#### Auszug:
>>

EU-Gipfel Mister Unberechenbar mischt in Brüssel mit

Brüssel · Beim EU-Gipfel macht sich Erleichterung breit, dass Donald Trump den Handelskrieg mit Europa vorerst abgeblasen hat.

 Donald Trump, Präsident der USA, unterzeichnet ein Dekret, welches milliardenschwere Strafzölle für den Rivalen China beinhaltet. Für die EU gilt eine Ausnahmeregelung.

Donald Trump, Präsident der USA, unterzeichnet ein Dekret, welches milliardenschwere Strafzölle für den Rivalen China beinhaltet. Für die EU gilt eine Ausnahmeregelung.

<<

#### Liste:
>>

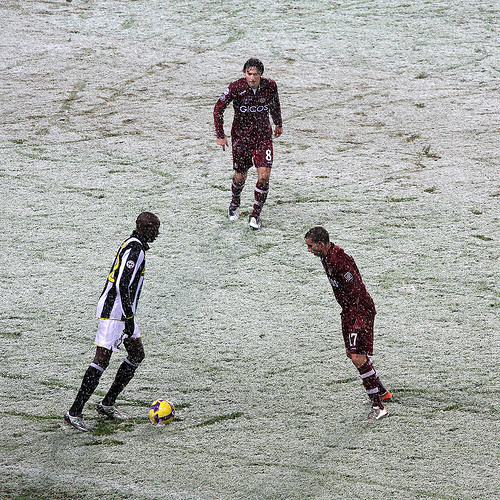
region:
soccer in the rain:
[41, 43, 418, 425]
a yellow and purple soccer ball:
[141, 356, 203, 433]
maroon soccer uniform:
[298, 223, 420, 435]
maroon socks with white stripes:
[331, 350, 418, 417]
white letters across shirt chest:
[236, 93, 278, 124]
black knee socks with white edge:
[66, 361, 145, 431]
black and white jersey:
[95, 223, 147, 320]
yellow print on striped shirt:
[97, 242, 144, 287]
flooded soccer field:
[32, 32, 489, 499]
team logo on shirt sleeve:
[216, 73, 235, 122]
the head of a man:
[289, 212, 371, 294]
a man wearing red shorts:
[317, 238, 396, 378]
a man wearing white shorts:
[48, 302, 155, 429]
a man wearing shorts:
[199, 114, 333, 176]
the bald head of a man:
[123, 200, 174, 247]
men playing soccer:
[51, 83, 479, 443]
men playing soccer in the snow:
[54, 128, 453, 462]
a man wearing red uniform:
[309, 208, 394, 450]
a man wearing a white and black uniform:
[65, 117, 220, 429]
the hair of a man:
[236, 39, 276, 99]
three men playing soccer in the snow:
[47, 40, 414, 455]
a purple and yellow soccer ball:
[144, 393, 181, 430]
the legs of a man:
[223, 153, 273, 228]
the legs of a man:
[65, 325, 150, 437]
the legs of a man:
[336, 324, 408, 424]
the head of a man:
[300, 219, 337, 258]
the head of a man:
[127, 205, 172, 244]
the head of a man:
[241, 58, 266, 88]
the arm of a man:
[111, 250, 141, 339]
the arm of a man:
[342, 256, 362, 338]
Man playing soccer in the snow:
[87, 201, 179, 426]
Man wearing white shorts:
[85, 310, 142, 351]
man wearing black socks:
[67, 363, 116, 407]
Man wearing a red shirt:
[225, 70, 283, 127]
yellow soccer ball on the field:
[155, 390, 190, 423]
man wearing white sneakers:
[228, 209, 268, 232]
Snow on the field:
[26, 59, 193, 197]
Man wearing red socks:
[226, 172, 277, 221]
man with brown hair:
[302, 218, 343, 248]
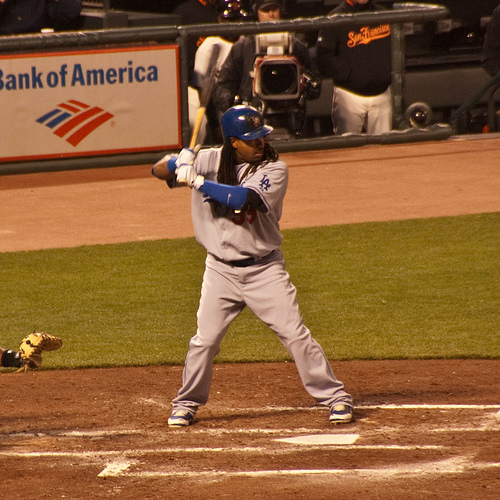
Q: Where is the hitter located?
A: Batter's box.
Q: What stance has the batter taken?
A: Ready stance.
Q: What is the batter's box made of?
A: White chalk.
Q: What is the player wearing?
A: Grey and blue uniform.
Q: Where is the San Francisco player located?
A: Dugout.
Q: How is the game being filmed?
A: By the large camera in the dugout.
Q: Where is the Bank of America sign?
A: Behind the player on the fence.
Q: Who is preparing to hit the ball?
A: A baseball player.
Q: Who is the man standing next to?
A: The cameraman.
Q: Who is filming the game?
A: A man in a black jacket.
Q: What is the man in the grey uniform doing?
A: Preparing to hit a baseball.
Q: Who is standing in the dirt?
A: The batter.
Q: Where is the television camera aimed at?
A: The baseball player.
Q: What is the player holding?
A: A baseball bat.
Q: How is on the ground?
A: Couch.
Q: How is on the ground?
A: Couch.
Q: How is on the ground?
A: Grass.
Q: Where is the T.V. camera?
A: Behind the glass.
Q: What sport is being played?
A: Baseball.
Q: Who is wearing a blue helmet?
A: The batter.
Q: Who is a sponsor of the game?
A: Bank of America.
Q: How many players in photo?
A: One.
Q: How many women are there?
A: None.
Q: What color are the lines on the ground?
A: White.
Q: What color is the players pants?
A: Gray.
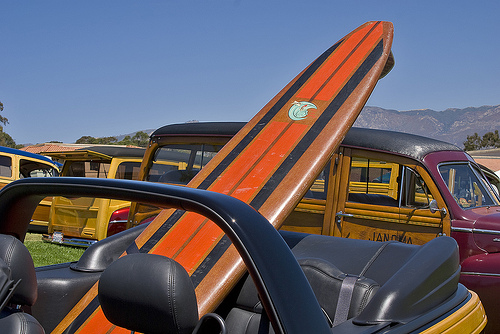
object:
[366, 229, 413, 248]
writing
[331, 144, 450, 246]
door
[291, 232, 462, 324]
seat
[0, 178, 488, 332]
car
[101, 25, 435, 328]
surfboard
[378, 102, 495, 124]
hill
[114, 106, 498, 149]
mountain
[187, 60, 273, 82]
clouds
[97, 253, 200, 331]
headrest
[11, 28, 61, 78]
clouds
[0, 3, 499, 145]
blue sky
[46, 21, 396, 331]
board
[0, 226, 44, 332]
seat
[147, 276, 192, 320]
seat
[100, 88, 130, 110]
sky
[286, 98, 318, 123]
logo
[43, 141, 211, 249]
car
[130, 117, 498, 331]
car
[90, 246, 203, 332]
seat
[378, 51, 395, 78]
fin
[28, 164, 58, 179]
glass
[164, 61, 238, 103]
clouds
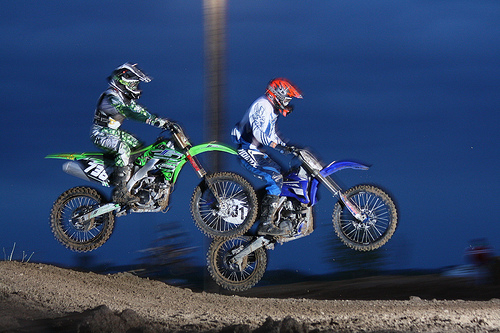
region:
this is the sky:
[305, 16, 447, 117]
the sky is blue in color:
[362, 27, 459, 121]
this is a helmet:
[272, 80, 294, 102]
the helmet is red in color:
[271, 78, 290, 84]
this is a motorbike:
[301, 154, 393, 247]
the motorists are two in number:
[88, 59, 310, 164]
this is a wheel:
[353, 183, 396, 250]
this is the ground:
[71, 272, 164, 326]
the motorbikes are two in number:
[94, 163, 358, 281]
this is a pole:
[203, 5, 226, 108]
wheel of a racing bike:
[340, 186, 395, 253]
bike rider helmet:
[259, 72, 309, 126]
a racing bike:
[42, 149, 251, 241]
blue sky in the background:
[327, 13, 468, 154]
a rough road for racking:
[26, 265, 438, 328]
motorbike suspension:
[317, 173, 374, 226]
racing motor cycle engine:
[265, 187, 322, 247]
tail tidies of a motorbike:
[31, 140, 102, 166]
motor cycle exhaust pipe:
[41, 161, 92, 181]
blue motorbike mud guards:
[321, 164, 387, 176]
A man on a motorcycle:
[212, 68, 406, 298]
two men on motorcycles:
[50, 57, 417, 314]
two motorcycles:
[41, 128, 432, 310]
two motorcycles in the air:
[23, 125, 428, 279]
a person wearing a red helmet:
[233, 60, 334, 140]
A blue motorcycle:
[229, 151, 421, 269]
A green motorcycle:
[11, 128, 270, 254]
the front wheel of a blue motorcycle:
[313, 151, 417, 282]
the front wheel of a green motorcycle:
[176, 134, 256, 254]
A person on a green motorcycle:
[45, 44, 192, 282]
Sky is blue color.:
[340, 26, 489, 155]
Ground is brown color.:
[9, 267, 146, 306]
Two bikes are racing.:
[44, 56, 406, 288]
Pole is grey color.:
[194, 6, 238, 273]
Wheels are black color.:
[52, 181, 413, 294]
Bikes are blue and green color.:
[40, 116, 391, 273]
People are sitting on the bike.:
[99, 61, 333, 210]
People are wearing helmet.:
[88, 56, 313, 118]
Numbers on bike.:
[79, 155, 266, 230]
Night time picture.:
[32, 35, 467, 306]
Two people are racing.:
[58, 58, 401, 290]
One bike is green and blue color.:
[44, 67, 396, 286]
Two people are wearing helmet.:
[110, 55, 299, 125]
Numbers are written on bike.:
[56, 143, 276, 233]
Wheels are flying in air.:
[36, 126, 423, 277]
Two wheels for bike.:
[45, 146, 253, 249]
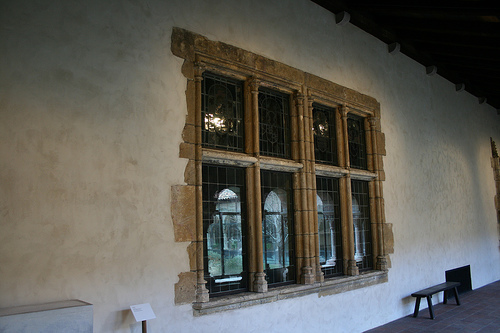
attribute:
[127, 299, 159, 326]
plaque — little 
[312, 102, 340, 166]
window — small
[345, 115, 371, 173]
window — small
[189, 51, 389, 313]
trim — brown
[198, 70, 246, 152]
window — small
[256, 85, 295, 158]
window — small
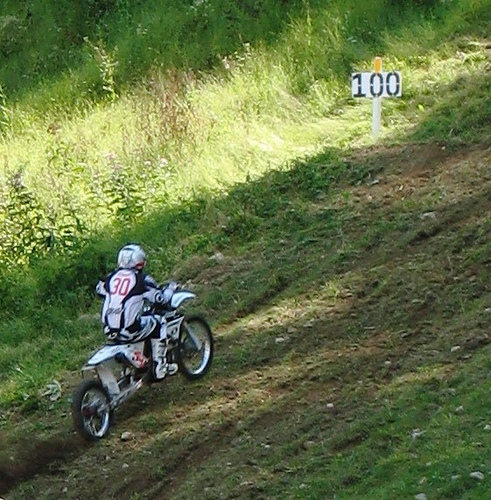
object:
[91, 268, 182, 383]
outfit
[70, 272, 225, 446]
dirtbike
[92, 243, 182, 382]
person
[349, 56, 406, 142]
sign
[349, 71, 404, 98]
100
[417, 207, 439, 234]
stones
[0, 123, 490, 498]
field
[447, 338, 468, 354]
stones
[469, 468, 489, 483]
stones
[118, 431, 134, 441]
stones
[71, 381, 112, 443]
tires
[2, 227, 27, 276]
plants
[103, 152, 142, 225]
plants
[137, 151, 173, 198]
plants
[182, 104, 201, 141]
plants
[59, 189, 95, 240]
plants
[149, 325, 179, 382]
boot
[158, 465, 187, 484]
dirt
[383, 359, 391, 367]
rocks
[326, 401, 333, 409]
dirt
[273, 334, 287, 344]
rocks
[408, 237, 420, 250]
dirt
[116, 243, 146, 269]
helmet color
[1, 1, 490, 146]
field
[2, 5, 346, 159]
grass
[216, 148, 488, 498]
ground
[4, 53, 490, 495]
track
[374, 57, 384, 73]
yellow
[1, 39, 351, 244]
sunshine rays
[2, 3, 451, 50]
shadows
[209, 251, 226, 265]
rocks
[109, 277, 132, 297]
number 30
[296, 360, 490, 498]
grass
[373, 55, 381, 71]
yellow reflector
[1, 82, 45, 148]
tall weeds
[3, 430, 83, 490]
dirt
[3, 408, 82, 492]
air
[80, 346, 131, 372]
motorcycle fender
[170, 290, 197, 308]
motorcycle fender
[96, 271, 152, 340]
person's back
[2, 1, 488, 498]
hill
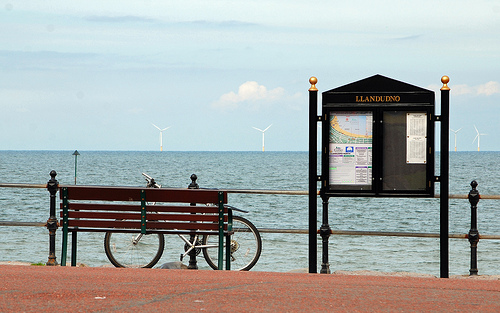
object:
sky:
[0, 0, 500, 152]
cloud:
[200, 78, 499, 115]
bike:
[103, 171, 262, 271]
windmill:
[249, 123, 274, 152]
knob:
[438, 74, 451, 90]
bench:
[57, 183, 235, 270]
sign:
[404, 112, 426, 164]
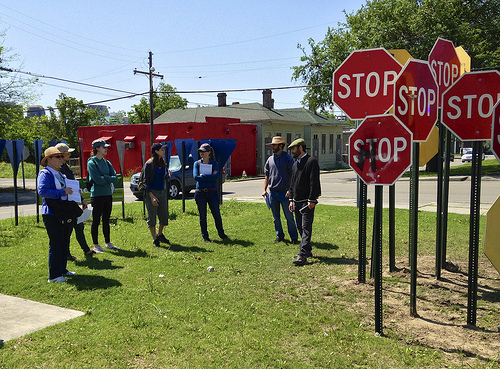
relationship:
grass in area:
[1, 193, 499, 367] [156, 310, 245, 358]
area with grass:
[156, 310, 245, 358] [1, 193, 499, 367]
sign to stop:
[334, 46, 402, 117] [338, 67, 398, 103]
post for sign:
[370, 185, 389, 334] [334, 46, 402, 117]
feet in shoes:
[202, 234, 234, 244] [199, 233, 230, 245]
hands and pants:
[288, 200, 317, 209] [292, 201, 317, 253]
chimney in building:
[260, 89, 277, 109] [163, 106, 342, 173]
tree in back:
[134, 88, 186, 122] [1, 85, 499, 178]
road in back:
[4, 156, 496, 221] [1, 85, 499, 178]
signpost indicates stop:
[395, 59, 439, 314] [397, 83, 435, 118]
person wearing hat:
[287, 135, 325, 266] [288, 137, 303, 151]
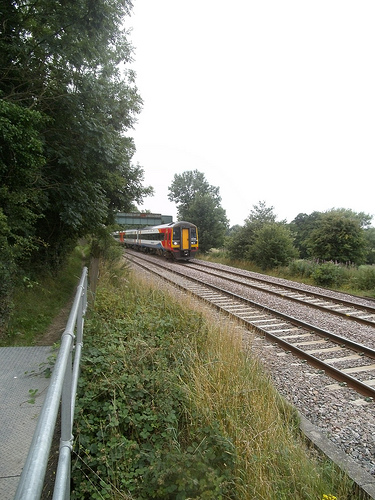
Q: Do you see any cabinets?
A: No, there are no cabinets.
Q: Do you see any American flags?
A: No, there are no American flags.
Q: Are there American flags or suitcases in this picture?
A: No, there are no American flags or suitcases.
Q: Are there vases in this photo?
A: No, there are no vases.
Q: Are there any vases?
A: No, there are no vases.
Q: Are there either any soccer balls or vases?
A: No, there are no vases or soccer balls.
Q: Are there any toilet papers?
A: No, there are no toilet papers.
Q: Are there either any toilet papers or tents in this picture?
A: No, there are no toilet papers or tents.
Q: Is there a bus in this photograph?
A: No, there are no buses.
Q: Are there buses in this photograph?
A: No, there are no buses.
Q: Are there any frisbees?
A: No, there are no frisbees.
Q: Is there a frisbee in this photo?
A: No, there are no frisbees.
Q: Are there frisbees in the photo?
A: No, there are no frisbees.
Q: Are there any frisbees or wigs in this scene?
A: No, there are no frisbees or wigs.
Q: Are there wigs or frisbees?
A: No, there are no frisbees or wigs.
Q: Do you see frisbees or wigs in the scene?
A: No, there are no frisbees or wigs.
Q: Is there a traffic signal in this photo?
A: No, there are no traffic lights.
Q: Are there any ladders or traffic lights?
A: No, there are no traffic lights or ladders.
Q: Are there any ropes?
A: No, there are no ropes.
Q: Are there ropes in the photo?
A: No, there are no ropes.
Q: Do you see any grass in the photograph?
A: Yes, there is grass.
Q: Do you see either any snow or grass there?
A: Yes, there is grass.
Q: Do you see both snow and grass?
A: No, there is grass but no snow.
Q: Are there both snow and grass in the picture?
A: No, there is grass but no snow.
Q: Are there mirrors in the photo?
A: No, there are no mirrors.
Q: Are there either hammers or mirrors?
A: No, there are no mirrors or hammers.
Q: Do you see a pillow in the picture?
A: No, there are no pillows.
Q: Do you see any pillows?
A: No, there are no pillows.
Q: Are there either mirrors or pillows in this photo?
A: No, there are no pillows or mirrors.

<<

#### Aufgaben:
1. Fasse den Auszug in zwei Sätzen zusammen.
2. Schreib aus dem Auszug die Stelle von „EU-Gipfel Mister Unberechenbar“ bis einschließlich „vorerst abgeblasen hat.“ Wort für Wort heraus.
Die Liste brauchst du hier nicht.

#### Lösungen:
1. Beim EU-Gipfel in Brüssel ist man erleichtert, dass Donald Trump den Handelskrieg mit Europa vorerst abgeblasen hat. Der US-Präsident unterzeichnet ein Dekret mit milliardenschweren Strafzöllen für den Rivalen China, während für die EU eine Ausnahmeregelung gilt.

2.
EU-Gipfel Mister Unberechenbar mischt in Brüssel mit

Brüssel · Beim EU-Gipfel macht sich Erleichterung breit, dass Donald Trump den Handelskrieg mit Europa vorerst abgeblasen hat.